The weakness in Q2 could be attributable to uncertainty running up to the Brexit referendum in June but growth essentially stabilised at the same level throughout the second half. Moreover, as a market slowdown was already widely anticipated, a major impact on overall new car demand as a result of the decision to leave the European Union has not been witnessed.
However, demand for new cars amongst private consumers has fallen for nine consecutive months since April and although it remains at a historically high level, it fell in 2016, albeit by only 0.2%. It is therefore the 4.8% growth in fleet registrations that kept the UK’s car market in positive growth territory in 2016. Furthermore, whereas the total number of registrations grew every month in 2016, except in June, which may well have been because of an isolated destabilising impact of the referendum on the 23rd of the month, the volume of registrations in December 2016 was 1.1% lower than in December 2015. Crucially, registrations to private consumers slumped by 5.5% in December and even fleet sales contracted by 0.8% year on year. It is still too early to say if December was merely a blip and the enticing portfolio of new models and the attractive packages on offer to finance them remain positives. However, economic and political uncertainty persists as a result of the turbulent Brexit process and cars - and consumer goods in general – are increasingly subject to price rises as a result of the devaluation of the pound, buffeting consumer confidence. Given that 85% of cars sold in Britain are imported and highly susceptible to currency movements, the market outlook is, on balance, undoubtedly more bearish than bullish.

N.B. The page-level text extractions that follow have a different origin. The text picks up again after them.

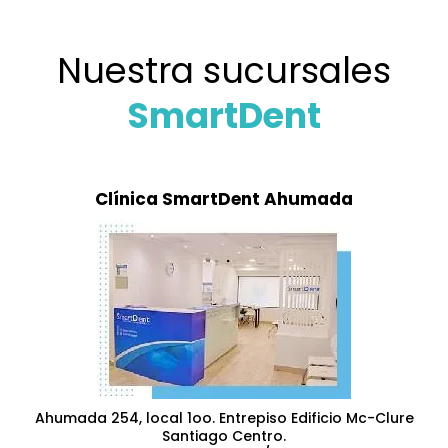
Nuestra sucursales
SmartDent
Clínica SmartDent Ahumada
Ahumada 254, local 1oo. Entrepiso Edificio Mc-Clure
Santiago Centro.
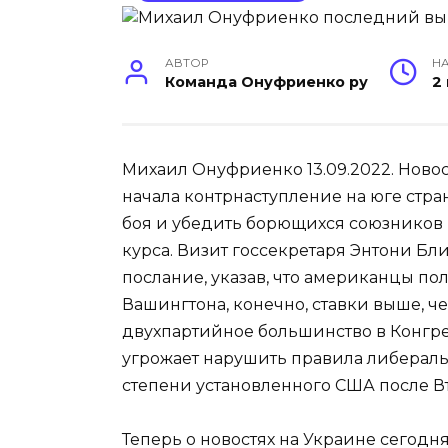
АВТОР
НА
Команда Онуфриенко ру
2
Михаил Онуфриенко 13.09.2022. Новос
начала контрнаступление на юге стран
боя и убедить борющихся союзников 
курса. Визит госсекретаря Энтони Бл
послание, указав, что американцы по
Вашингтона, конечно, ставки выше, 
двухпартийное большинство в Конгре
угрожает нарушить правила либераль
степени установленного США после 
Теперь о новостях на Украине сегодня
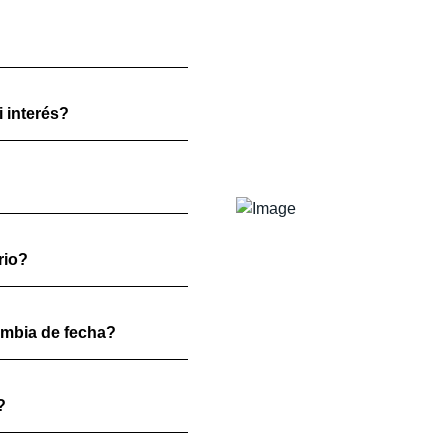
 interés?
rio?
ambia de fecha?
?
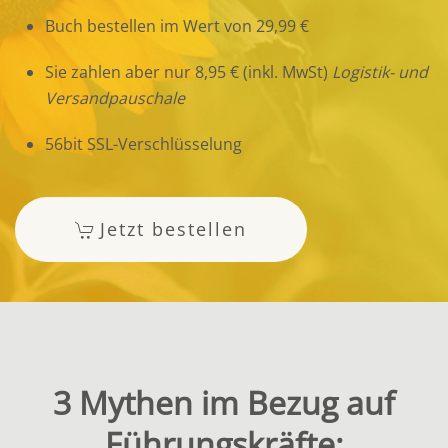
Buch bestellen im Wert von 29,99 €
Sie zahlen aber nur 8,95 € (inkl. MwSt)
Logistik- und
Versandpauschale
56bit SSL-Verschlüsselung
Jetzt bestellen
3 Mythen im Bezug auf
Führungskräfte:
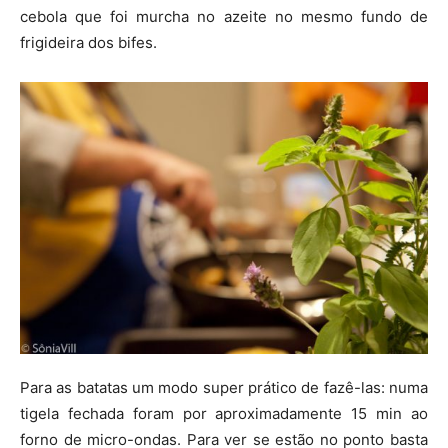
cebola que foi murcha no azeite no mesmo fundo de
frigideira dos bifes.
Para as batatas um modo super prático de fazê-las: numa
tigela fechada foram por aproximadamente 15 min ao
forno de micro-ondas. Para ver se estão no ponto basta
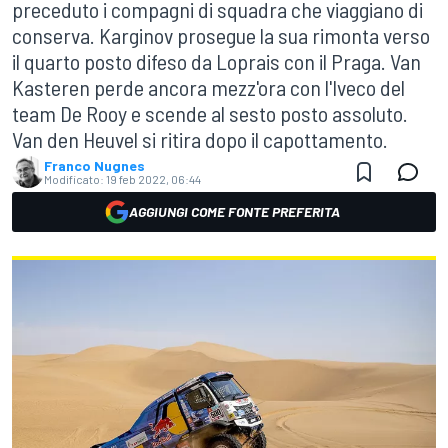
preceduto i compagni di squadra che viaggiano di
conserva. Karginov prosegue la sua rimonta verso
il quarto posto difeso da Loprais con il Praga. Van
Kasteren perde ancora mezz'ora con l'Iveco del
team De Rooy e scende al sesto posto assoluto.
Van den Heuvel si ritira dopo il capottamento.
Franco Nugnes
Modificato:
19 feb 2022, 06:44
AGGIUNGI COME FONTE PREFERITA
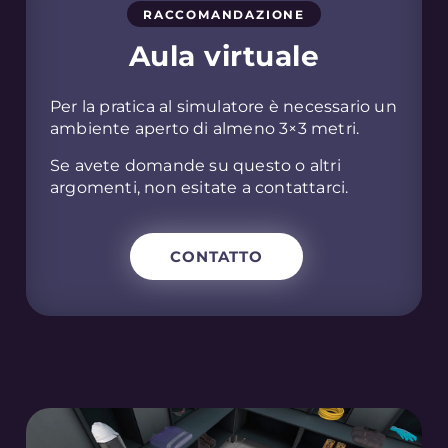
RACCOMANDAZIONE
Aula virtuale
Per la pratica al simulatore è necessario un
ambiente aperto di almeno 3×3 metri.
Se avete domande su questo o altri
argomenti, non esitate a contattarci.
CONTATTO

Mike Hawes, chief executive of the SMMT has been keen to play down the impact of the Brexit vote, saying that: ‘We’re talking about a market that is at peak demand, following the sector’s resurgence after the recession.’ However, even he concedes that ‘2017 may well be more challenging as sterling depreciation raises the price of imported goods’ and has reiterated concern about the future, especially as far as trade agreements are concerned: ‘Looking longer term, the strength of this market will rest on our ability to maintain our current trading relations and, in particular, avoid tariff barriers which could add significantly to the cost of a new car.’ Ultimately, even the SMMT predicts that the UK new car market will contract by 5 per cent in 2017.